Figure 3 compares relative part weight and part cost of various competing materials, such as steel, high-strength steel, aluminum, carbon composites, etc. Carbon composites have the highest weight reduction potential (up to 60 percent lighter than steel), but is by far the most expensive alternative (~500 percent costlier than steel).

 

Major Players across Value Chain Nodes Working on Development of Low-Cost Carbon Fiber and Improvements in Manufacturing Processes

Figure 3: Relative Part Weight and Part Cost (Source: Lucintel)

 

In automotive, the current usage of carbon composites is limited to sports, electric and high-performance cars with annual production of less than 10,000 units. However, OEMs are targeting the use of carbon composites in high-volume cars with annual production of 20,000 to 40,000 vehicles. High fuel efficiency (54.5 mpg target by 2025), emission concerns and government policies are generating pressure on OEMs to manufacture lightweight vehicles. Here, carbon composites have a large role to play and can prove to be the game changer. However, price of carbon fiber is a big concern to automakers.

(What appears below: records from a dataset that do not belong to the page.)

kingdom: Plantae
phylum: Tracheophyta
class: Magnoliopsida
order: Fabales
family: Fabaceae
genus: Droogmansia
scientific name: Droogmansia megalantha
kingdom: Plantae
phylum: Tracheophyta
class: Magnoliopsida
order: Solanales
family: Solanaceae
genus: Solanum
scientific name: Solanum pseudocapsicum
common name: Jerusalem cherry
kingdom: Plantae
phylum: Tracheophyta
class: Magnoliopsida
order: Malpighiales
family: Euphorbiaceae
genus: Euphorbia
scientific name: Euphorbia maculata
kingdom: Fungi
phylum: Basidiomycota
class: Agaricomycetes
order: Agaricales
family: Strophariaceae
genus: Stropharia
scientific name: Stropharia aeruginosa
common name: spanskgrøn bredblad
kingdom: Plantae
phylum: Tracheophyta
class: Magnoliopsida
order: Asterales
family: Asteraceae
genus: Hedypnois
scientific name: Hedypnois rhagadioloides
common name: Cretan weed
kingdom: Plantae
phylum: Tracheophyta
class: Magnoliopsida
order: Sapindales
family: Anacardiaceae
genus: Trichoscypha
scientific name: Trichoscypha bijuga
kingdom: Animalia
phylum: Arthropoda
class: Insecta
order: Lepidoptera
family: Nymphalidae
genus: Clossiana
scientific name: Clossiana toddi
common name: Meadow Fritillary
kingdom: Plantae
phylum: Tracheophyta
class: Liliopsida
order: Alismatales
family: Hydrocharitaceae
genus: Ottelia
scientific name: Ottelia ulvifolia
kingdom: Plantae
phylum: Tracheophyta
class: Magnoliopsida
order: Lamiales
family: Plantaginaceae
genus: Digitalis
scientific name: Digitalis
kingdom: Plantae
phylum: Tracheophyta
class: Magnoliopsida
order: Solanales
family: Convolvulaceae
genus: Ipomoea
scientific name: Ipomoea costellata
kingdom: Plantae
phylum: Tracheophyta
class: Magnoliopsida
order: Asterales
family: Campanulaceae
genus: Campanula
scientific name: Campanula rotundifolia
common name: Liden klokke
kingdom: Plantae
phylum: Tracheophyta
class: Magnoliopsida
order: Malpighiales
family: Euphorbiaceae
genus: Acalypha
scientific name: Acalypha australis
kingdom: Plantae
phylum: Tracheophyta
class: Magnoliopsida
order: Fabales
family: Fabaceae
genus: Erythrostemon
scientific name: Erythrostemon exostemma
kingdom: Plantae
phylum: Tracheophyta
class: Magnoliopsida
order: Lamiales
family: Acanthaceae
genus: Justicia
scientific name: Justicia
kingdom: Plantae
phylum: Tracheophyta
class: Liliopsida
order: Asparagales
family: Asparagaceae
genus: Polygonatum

Since the introduction of the Kyoto Protocol, an international agreement that sets binding emissions reduction targets, the use of lightweight materials has offered a monetary benefit. This justifies increased use of lightweight materials in the future. There is a potential of approximately 40 to 60 percent cost reduction in carbon composite parts, with improvement in precursors and advancements in carbon fiber manufacturing processes as shown in Figure 4.

 

Major Players across Value Chain Nodes Working on Development of Low-Cost Carbon Fiber and Improvements in Manufacturing Processes

Figure 4: Major Players across Value Chain Nodes Working on Development of Low-Cost Carbon Fiber and Improvements in Manufacturing Processes (Source: Lucintel)

 

Industry strives to improve manufacturing processes and reach a low cycle time – one to two minutes. There have been numerous successful landmarks in minimizing the parts manufacturing cycle time. In 1981, McLaren introduced the F1 car with a chassis made of carbon composites using prepreg layup. The company took 3,000 hours and 100 employees to build the chassis. When the Mercedes SLR was introduced in 2003, that figure decreased to 400 hours. In 2011, the manufacturing time plummeted to 4 hours for the MP4 12C monocell using the RTM process.

To contribute further, Plasan Composites joined with Globe Machine Manufacturing Co. to develop the pressure press process, which has a parts cycle time of 17 minutes. Lamborghini teamed with Callaway Golf on a forged composite process, which has a parts cycle time of 8.5 minutes. Various other machine manufacturers rely on High Pressure Resin Transfer Molding (HP RTM) for fabricating parts in three to four minutes.